The Importance of Background Verification


The Importance of Background Verification

 by: Stephen Spain

Today's society has created an environment that requires business owners to be armed with numerous tools. Many employers currently spend little time verifying the accuracy of employment applications and the cost of not doing normal due diligence can be staggering.

Consider:

An HVAC company recently paid $750,000 to a customer who was raped by a service technician. His employment application indicated no criminal convictions and the employer did not perform a complete background check.

An employee who had previously been convicted of passing bad checks forged signatures contracts. The court judged his employer negligent and awarded $175,000.

After driving for a telephone company for only a week, an employee was involved in a traffic accident. The jury learned that the company never saw the employee's driver's record which had five tickets within 18 months. They awarded the injured party $550,000.

Companies often don't adequately screen their new applicants. They should. Crooks and cons can cost your company a fortune.

Even if it were as simple as making an informed choice between a great service technician and one with an untrue work history, wouldn't a small investment be worth it. In today's business environment of easy access to computer systems and the proprietary information stored on them, even a temporary employee can wreak havoc on a company in a very short amount of time.

Corporate management has enormous pressure to hold employees to the highest ethical standards. Background checking cannot give employers everything they want but, there are data bases and sources for many other kinds of information; criminal data bases, sex-offender registries, workers compensation histories and of course critical screening for drivers licenses, employment history and educational history.

Bad hires can be devastating for a firm. Even a low level employee might mange to embezzle a few thousand dollars or drive away customers or at the l east consistently not show up for work costing you your hard earned customers business.

While it might be impossible to safeguard a company against every potential act of dishonesty, Hiring professionals can minimize the chances for unscrupulous behavior by understanding who it is they are really hiring. This means developing easy to institute background checking procedures that are utilized at all levels of the organization.

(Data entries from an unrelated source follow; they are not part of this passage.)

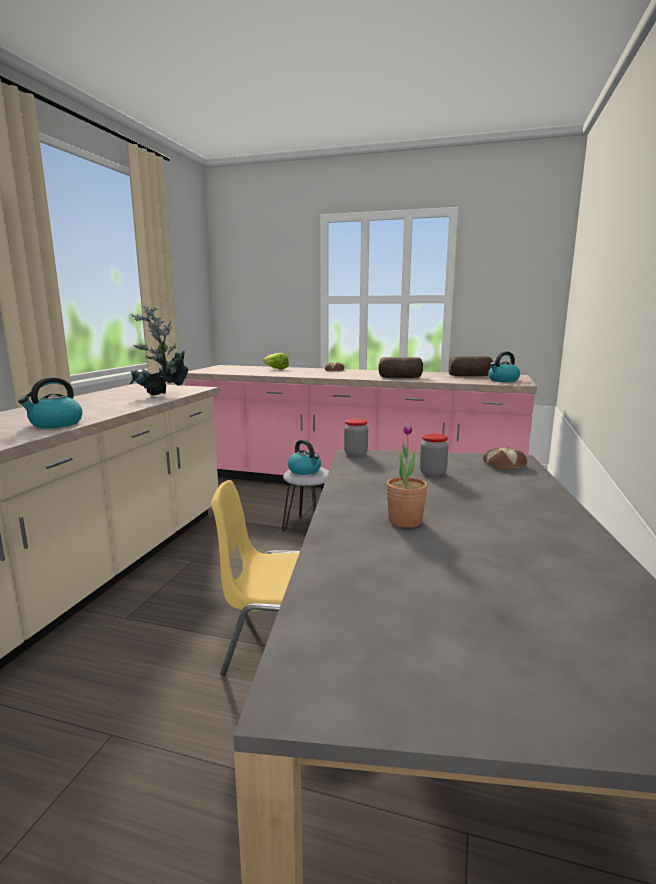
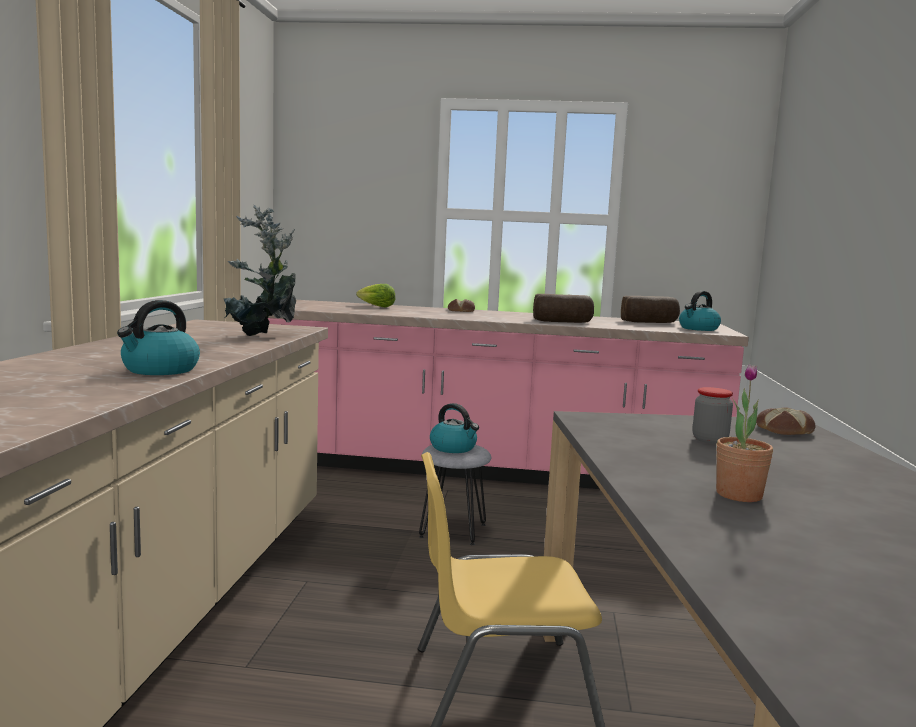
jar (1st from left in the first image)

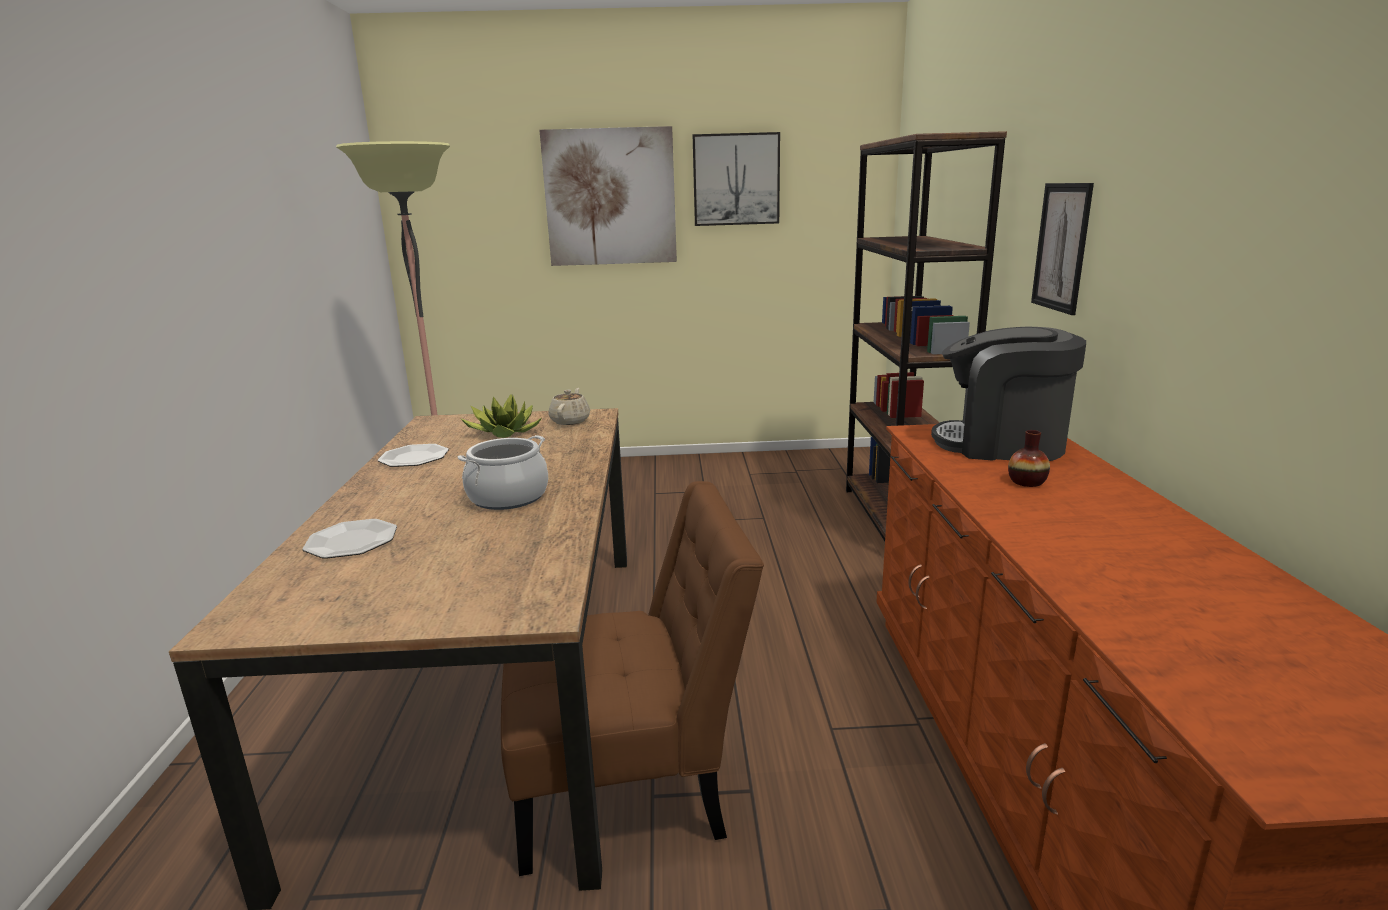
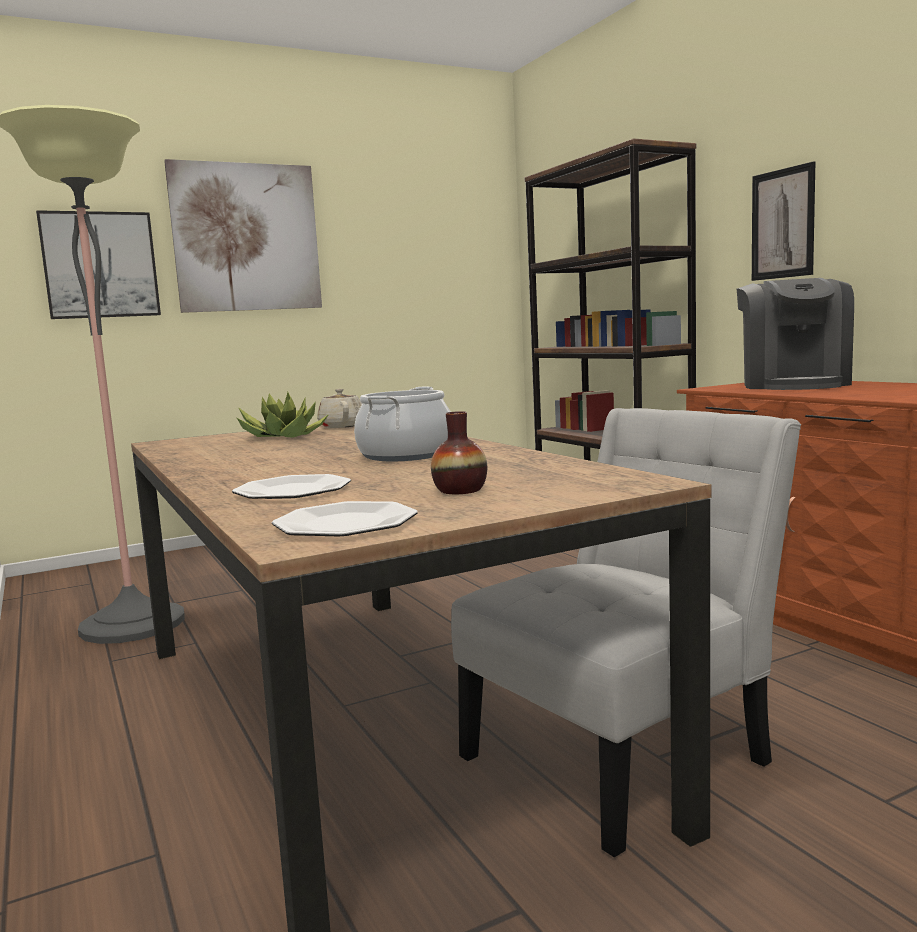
picture (1st from left)
plate (2nd from left)
vase
chair in white
coffee machine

Stephen Spain, the COO of MECHdata that operates VERICRUIT, an online background checking service, recommends every new hire be screened at a minimum for driver's history, social security card verification and a local criminal history check. It is important to know who you are really hiring and this verifies the applicant is basically who they say they are. In this era of heightened concern about terrorism, theft and the risks involved with negligent hiring your need to be very careful about who is being brought into your business. Doing the proper due diligence on an applicant is critical to making informed decisions and building your firms business reputation.